If you’ve ever sent off your DNA to an ancestry or health-screening company for analysis, chances are your DNA data will be shared with third parties for medical research or even for solving crime, unless you’ve specifically asked the company not to do so.

The point was brought home in late January when it emerged that genetic genealogy company FamilyTreeDNA was working with the FBI to test DNA samples provided by law enforcement to help identify perpetrators of violent crime. Another DNA testing company, 23andMe, has signed a $300m deal with pharmaceuticals giant GSK to help it develop new drugs.

But are customers aware that third parties may have access to their DNA data for medical research? And do these kinds of tie-ups bring benefits – or should we be concerned?

Opting in

23andMe is a California-based company that analyses customers’ DNA and provides them with reports on ancestry and health. It says it has more than five million customers, more than 80% of whom have agreed to participate in its research, creating a huge store of genetic data.

In a blog post when the deal with GSK was announced last year, CEO Anne Wojcicki said she believed combining 23andMe’s genetic research with GSK’s drug development expertise would accelerate the development of scientific breakthroughs.

So with this deal, has the company changed its focus to monetising its genetic database?

More than five million people have used 23andMe’s DNA home-testing kits (Credit: Getty Images)

“I would really say not,” says Kathy Hibbs, 23andMe’s chief legal and regulatory officer. “The way we look at our business is as a virtuous circle.

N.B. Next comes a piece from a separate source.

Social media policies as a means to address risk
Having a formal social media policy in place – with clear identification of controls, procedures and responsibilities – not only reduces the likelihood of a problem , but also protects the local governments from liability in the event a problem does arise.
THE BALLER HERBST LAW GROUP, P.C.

We have consumers who are interested and motivated around their own health – how our genetics might influence our risks for certain conditions.”

The concept, she says, is to make discoveries that give customers more information they can use to inform their health decisions.

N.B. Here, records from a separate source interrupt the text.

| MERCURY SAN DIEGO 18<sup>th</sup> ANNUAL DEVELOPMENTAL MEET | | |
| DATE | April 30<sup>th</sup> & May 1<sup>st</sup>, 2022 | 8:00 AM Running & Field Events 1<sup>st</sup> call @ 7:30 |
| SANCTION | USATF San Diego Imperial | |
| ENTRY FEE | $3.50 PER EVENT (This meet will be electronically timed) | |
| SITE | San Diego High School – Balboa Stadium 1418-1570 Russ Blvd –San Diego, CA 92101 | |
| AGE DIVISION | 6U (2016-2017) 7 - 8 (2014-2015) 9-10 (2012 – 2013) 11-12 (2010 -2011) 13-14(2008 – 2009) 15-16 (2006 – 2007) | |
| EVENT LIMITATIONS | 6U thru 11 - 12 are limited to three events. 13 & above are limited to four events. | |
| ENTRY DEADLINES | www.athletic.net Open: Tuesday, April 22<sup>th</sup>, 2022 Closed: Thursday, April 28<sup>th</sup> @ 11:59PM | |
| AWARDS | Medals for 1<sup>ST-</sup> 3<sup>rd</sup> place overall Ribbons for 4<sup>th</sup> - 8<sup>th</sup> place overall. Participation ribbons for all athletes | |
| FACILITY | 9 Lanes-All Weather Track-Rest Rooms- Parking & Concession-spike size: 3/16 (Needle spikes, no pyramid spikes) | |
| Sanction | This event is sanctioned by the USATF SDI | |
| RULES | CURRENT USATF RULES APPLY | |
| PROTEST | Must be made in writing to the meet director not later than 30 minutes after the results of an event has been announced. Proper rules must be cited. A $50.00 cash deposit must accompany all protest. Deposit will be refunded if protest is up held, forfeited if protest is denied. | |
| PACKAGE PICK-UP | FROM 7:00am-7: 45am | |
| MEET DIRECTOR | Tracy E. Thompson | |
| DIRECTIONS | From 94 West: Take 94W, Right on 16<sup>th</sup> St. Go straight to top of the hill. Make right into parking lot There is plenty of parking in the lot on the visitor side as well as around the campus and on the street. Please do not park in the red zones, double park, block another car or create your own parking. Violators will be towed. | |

She rejects the idea that customers don’t understand whether they are agreeing to share their data, pointing to a “very explicit” three-part consent document that asks whether customers want to consent to research, and whether they consent to this research being shared with third parties. The key thing, she says, is that their research relies on people answering survey questions. “Their genetic information, if they don’t provide the survey information… is really not interesting to us. So not only do they knowingly consent, they have to affirmatively participate in these studies.”

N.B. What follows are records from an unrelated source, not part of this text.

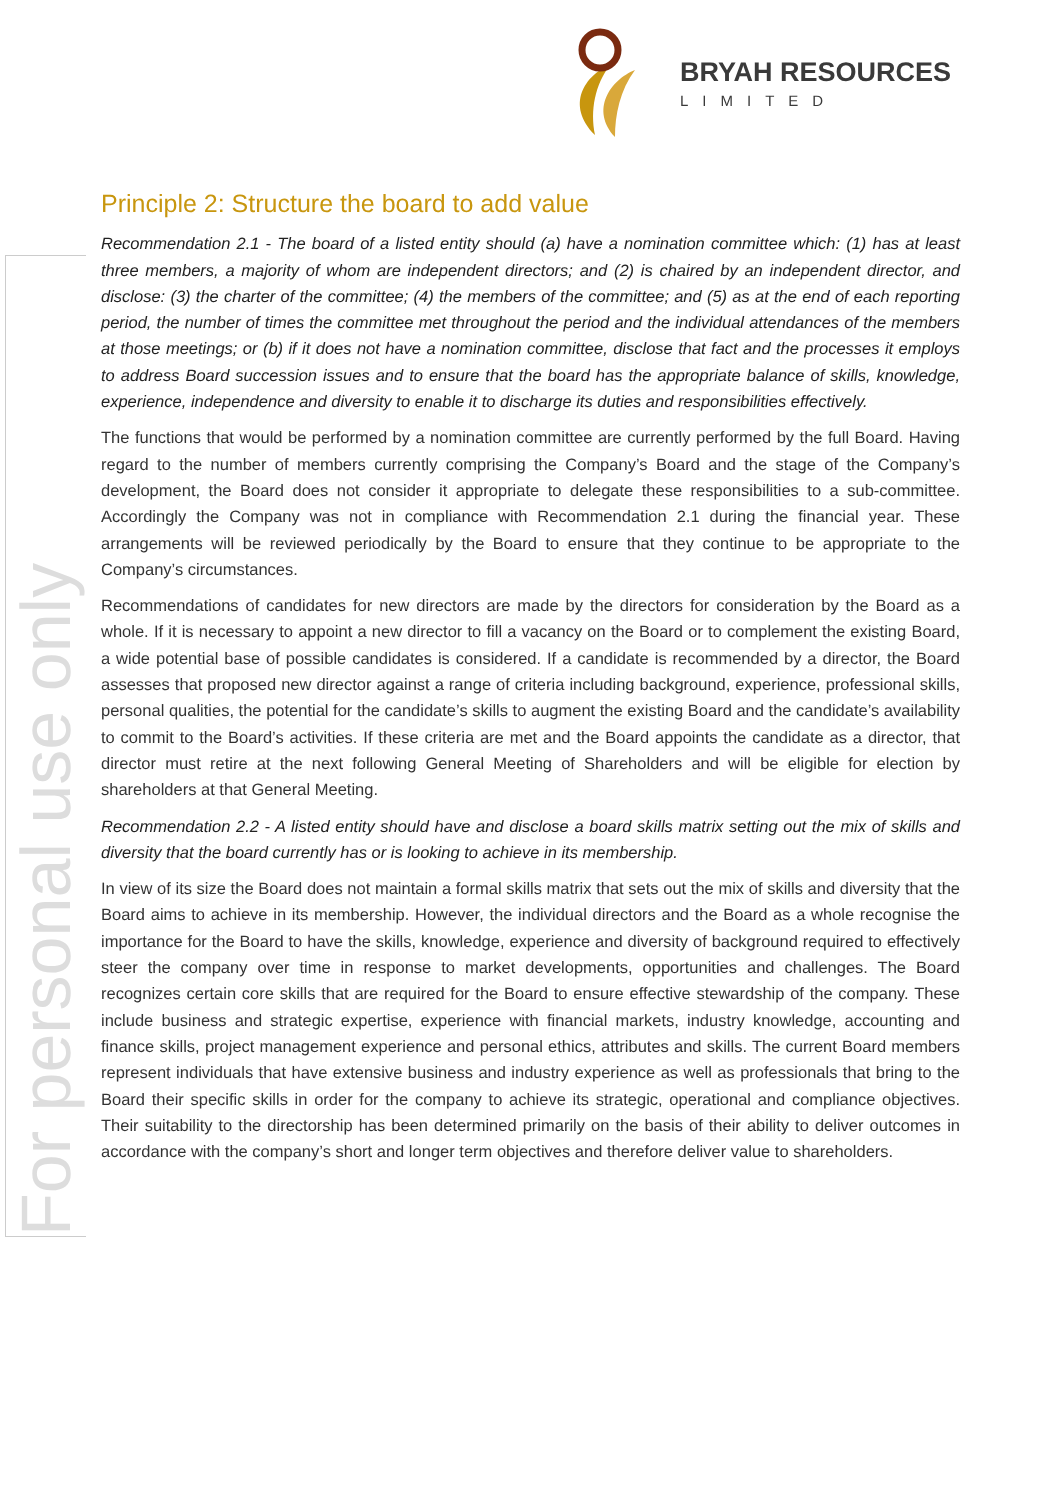BRYAH RESOURCES
LIMITED
For personal use only
Principle 2: Structure the board to add value
Recommendation 2.1 - The board of a listed entity should (a) have a nomination committee which: (1) has at least three members, a majority of whom are independent directors; and (2) is chaired by an independent director, and disclose: (3) the charter of the committee; (4) the members of the committee; and (5) as at the end of each reporting period, the number of times the committee met throughout the period and the individual attendances of the members at those meetings; or (b) if it does not have a nomination committee, disclose that fact and the processes it employs to address Board succession issues and to ensure that the board has the appropriate balance of skills, knowledge, experience, independence and diversity to enable it to discharge its duties and responsibilities effectively.
The functions that would be performed by a nomination committee are currently performed by the full Board. Having regard to the number of members currently comprising the Company’s Board and the stage of the Company’s development, the Board does not consider it appropriate to delegate these responsibilities to a sub-committee. Accordingly the Company was not in compliance with Recommendation 2.1 during the financial year. These arrangements will be reviewed periodically by the Board to ensure that they continue to be appropriate to the Company’s circumstances.
Recommendations of candidates for new directors are made by the directors for consideration by the Board as a whole. If it is necessary to appoint a new director to fill a vacancy on the Board or to complement the existing Board, a wide potential base of possible candidates is considered. If a candidate is recommended by a director, the Board assesses that proposed new director against a range of criteria including background, experience, professional skills, personal qualities, the potential for the candidate’s skills to augment the existing Board and the candidate’s availability to commit to the Board’s activities. If these criteria are met and the Board appoints the candidate as a director, that director must retire at the next following General Meeting of Shareholders and will be eligible for election by shareholders at that General Meeting.
Recommendation 2.2 - A listed entity should have and disclose a board skills matrix setting out the mix of skills and diversity that the board currently has or is looking to achieve in its membership.
In view of its size the Board does not maintain a formal skills matrix that sets out the mix of skills and diversity that the Board aims to achieve in its membership. However, the individual directors and the Board as a whole recognise the importance for the Board to have the skills, knowledge, experience and diversity of background required to effectively steer the company over time in response to market developments, opportunities and challenges. The Board recognizes certain core skills that are required for the Board to ensure effective stewardship of the company. These include business and strategic expertise, experience with financial markets, industry knowledge, accounting and finance skills, project management experience and personal ethics, attributes and skills. The current Board members represent individuals that have extensive business and industry experience as well as professionals that bring to the Board their specific skills in order for the company to achieve its strategic, operational and compliance objectives. Their suitability to the directorship has been determined primarily on the basis of their ability to deliver outcomes in accordance with the company’s short and longer term objectives and therefore deliver value to shareholders.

Hibbs says the partnership with GSK will allow a far wider pool of researchers to study the data they have. Her company can also work with academics and public institutions if there is no conflict of interest with GSK, she adds.

‘Greater good’

Of course, there are plenty of countries that are developing public DNA databases as opposed to the private ones owned by companies like 23andMe. In the UK it’s being done by Genomics England, established by the government’s Department of Health and Social Care.

It runs the 100,000 Genomes Project, which aims to sequence genomes from patients with a rare disease and their families, as well as patients with cancer. All the patients are with the NHS public health service and the focus is on improving treatment rather than developing profitable new drugs.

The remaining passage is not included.